Catatan : Harmen
Kecil jadi kawan, saat membesar akan menjadi musuh mengerikan. Ini padanan pas untuk kasus-kasus kebakaran yang kini semakin banyak terjadi di daerah ini. padanan ini, mungkin pas-pas juga, bahkan sah juga dengan ibarat memelihara ular, yang setiap saat akan mematuk tuannya, jika tak hanya diberi kenikmatan.
Karena hari-hari terakhir, daerah ini disibukkan dengan semakin tingginya itensitas kebakaran. Tidak hanya, terbakarnya pemukiman warga, tumpukan sampah, lahan perkebunan bahkan areal pebukitan yang semakin mengancam aktivitas berkehidupan masyarakat.
Bahkan, yang terkini adalah meluasnya ancaman kebakaran di pebukitan pinus di kecamatan Baso, yang berpotensi menjadi kebakaran lahan perkebunan terbesar, yang seperti beberapa tahun lalu, akan memicu memburuknya kualitas udara karena dibungkus kabut asap.
Mudah-mudahan saja, potensi yang semakin “menyesakkan napas” banyak orang itu, bisa segera diatasi. Tentu dengan kesiapan kesigapan semua lini, karena musibah yang terjadi, mestinya menjadi bagian dari peduli bersama dan keahlian bersama sesuai porsi yang sudah diamanahkan.
Kobaran yang kian membara di setiap sudut daerah ini, memang semakin menguatirkan. Karena saat ini, semua pemangku kebijakan masih lena dengan aura tak berkesudahan yang entah untuk tujuan kenikmatan apa.
Namun, opini yang justru berkembang. Kondisi yang ada saat ini, justru akibat keluguan yang pura-pura diketengahkan, seakan menjadi resapan akan jatidiri, sehingga akan memunculkan penilaian yang seadanya.
Dan karena “keseadaannya” itulah yang kerap membuat daerah ini menjadi kerap terlambat dalam banyak hal. Para pemangku kebijakan justru akan “tersentak” saat daerah lain, sudah lebih dulu berbuat dan membangun kebijakan. Daerah ini, justru akan buru-buru melakukan hal yang sama,itu setelah muncul “ siburangsang” .
Ironi memang, asumsi yang “mungkin” muncul selama ini, adalah karena kesudahbiasaan, karena kesenioran atau bahkan sudah terbiasa melakukan hal-hal rutin bernama tugas dan tanggungjawab, maka hal-hal rutin yang biasanya tidak diawali dengan “siburansang” pimpinan, mestinya tak muncul.

Tujuan: Tuliskan ulang tanpa perubahan bagian teks tentang kebakaran itu yang terletak antara "Bahkan, yang terkini" dan "dibungkus kabut asap.", termasuk keduanya. Baris-baris di bawah ini adalah bahan tersendiri yang tidak berkaitan dengan teks di atas.

Bagian Data:
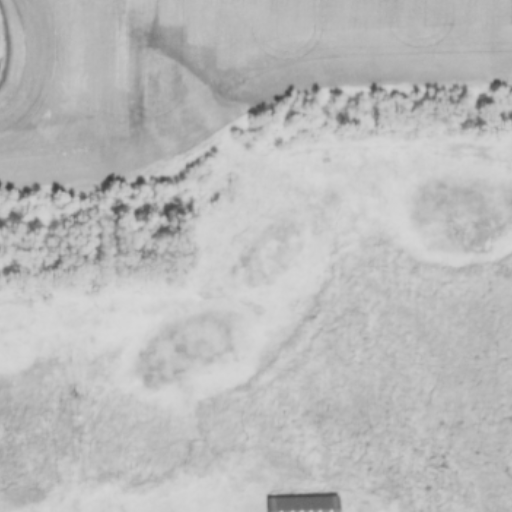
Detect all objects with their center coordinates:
building: (300, 504)
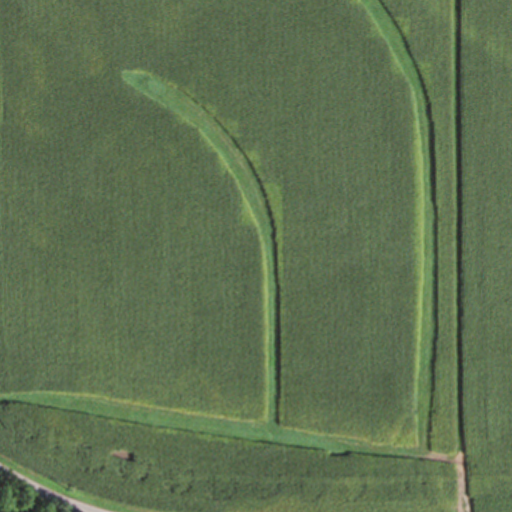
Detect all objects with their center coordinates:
road: (54, 491)
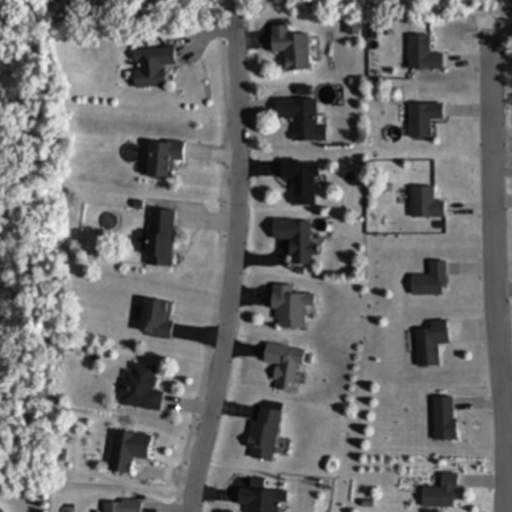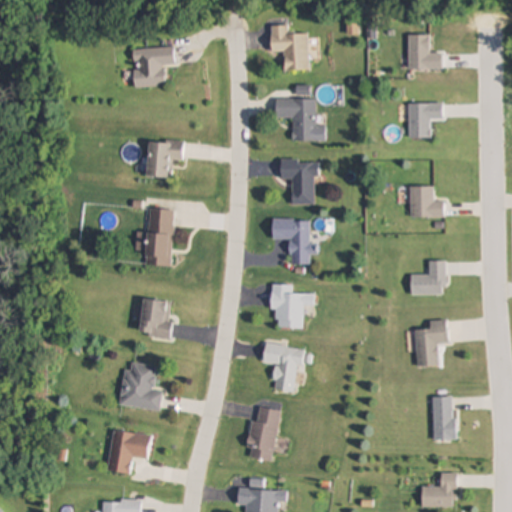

Jawaban:
Bahkan, yang terkini adalah meluasnya ancaman kebakaran di pebukitan pinus di kecamatan Baso, yang berpotensi menjadi kebakaran lahan perkebunan terbesar, yang seperti beberapa tahun lalu, akan memicu memburuknya kualitas udara karena dibungkus kabut asap.